Sanction CNIL de 500 000 € : les 3 failles du dossier patient à fermer

Antoine Auffray

15/09/2026

Le 3 septembre 2026, la CNIL a annoncé une amende de 500 000 € contre l'Hôpital privé de la Loire. La délibération de la formation restreinte (n° SAN-2026-009) date du 21 juillet 2026. À l'été 2025, un attaquant s'était connecté au dossier patient informatisé (DPI) de l'établissement et avait accédé aux données de 524 867 patients et de 202 246 personnes désignées comme tiers de confiance.

C'est l'hôpital qui est sanctionné, en tant que responsable de traitement. Mais les trois manquements de sécurité relevés par la CNIL portent sur des fonctionnalités du logiciel. Si vous éditez un DPI, un logiciel de suivi patient ou une plateforme ouverte à des professionnels extérieurs, votre client vous demandera tôt ou tard de prouver que ces trous n'existent pas chez vous.

Ce que la CNIL a sanctionné

La formation restreinte a retenu deux manquements au RGPD : la sécurité des données (article 32) et l'information des personnes concernées par la violation (article 34).

Côté sécurité, trois mesures manquaient au jour de l'attaque :

  1. Une authentification trop faible pour les utilisateurs externes. Les médecins libéraux et autres utilisateurs extérieurs à l'hôpital se connectaient au DPI sans VPN ni authentification multifacteur. C'est par là que l'attaquant est entré.
  2. Une politique d'habilitation qui ignorait l'équipe de soins. Les accès n'étaient pas limités aux professionnels impliqués dans la prise en charge de chaque patient. Avec les identifiants d'un seul compte, l'attaquant a pu consulter les données de tous les patients.
  3. Aucune détection d'activité suspecte. Rien ne repérait un comportement anormal en temps réel ou à très court terme. L'attaquant a exploré le DPI pendant plusieurs jours et extrait un volume très important de données sans déclencher d'alerte.
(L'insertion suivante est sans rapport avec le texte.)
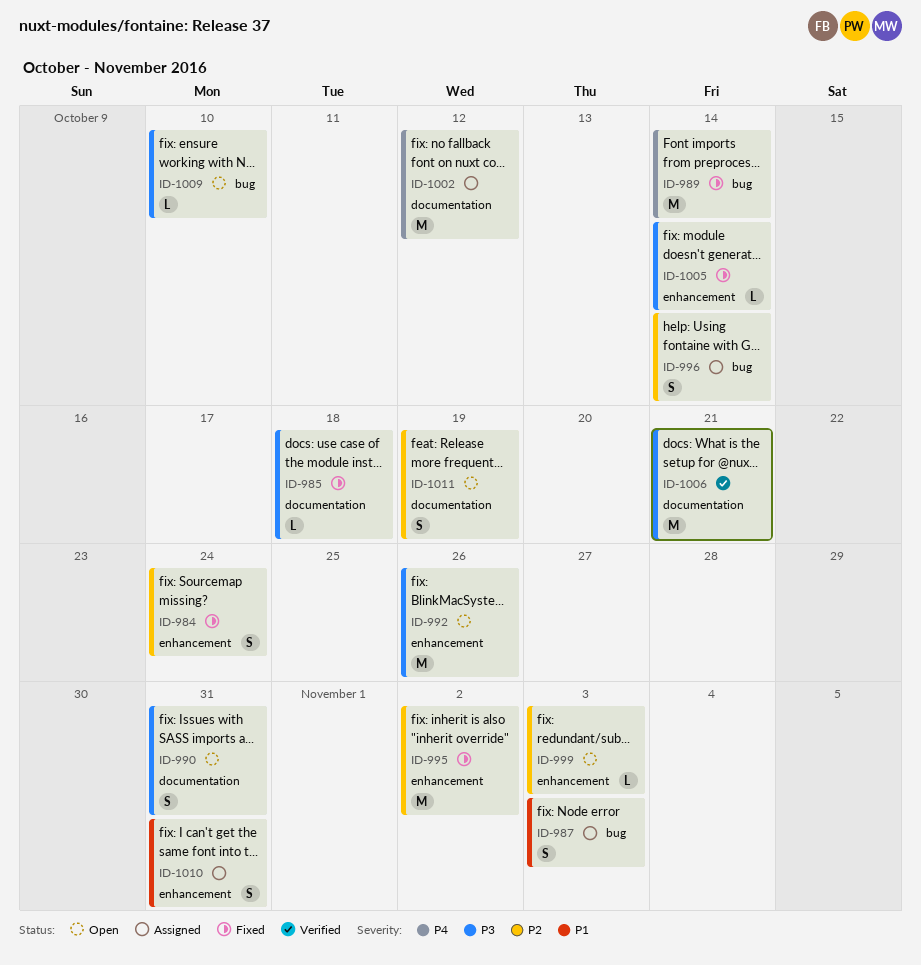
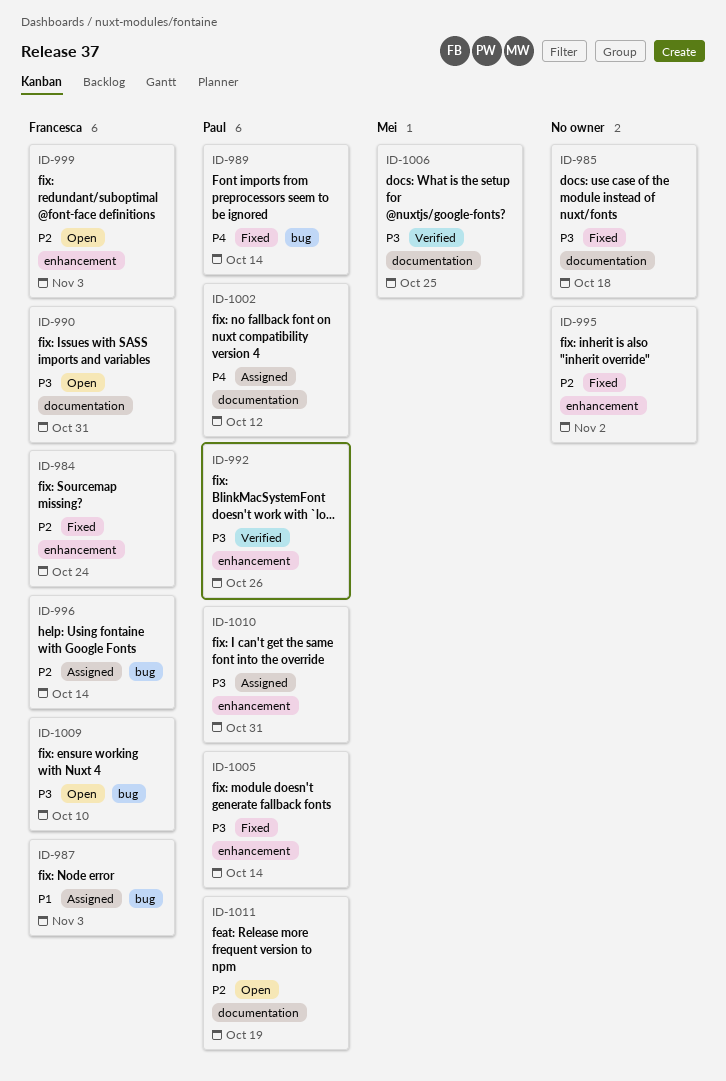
ID-992, status: Open -> Verified
ID-1006, due: Oct 21 -> Oct 25
ID-1010, priority: P1 -> P3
Côté information, les patients touchés ont été prévenus, mais pas les 202 246 tiers de confiance dont les données ont aussi été volées. L'hôpital doit par ailleurs achever ses mesures correctives dans des délais de trois à quinze mois selon les mesures.

Qui est concerné

  • Les éditeurs de DPI et de logiciels hospitaliers accessibles depuis l'extérieur de l'établissement.
  • Les plateformes de coordination ville-hôpital, de télésurveillance ou de télé-expertise, dont les utilisateurs sont par nature dispersés.
  • Toute application qui stocke des proches, des aidants ou des tiers de confiance à côté du dossier patient.

Ce que ça implique pour votre produit

Authentification. Un identifiant et un mot de passe ne suffisent plus pour un accès distant à des données de santé. Pour les professionnels de santé, la voie la plus simple est Pro Santé Connect, qui authentifie par carte CPS ou application e-CPS. Pour les profils sans carte (secrétariat, prestataires), prévoyez un second facteur dans votre propre système. Notre guide de l'authentification e-santé détaille les deux parcours.

Habilitations. Le contrôle d'accès par rôle (« médecin », « infirmier ») ne répond pas au grief de la CNIL. Le modèle attendu rattache un professionnel aux patients qu'il prend en charge : service, épisode de soins, relation de soin déclarée. C'est un chantier de modèle de données, pas un réglage : il se conçoit au début du projet, pas après un audit. Prévoyez aussi un accès d'urgence (« bris de glace ») tracé et justifié, faute de quoi les soignants contourneront le cloisonnement.

Détection. Journaliser les accès ne suffit pas si personne ne lit les journaux. Le grief porte sur l'absence d'alerte : des règles simples auraient signalé un compte qui ouvre des milliers de dossiers en quelques heures ou qui exporte en masse. La CNIL a publié une recommandation sur les mesures de journalisation qui sert de base.

Tiers de confiance et proches. Si votre produit stocke leurs coordonnées, votre procédure de violation de données doit prévoir de les contacter eux aussi, et donc de pouvoir les extraire rapidement. Le déroulé de notification est détaillé dans notre guide RGPD pour les éditeurs de logiciels de santé.

Aucun de ces quatre points n'est réglé par l'hébergement HDS : un hébergeur certifié protège l'infrastructure, pas les droits d'accès de votre application.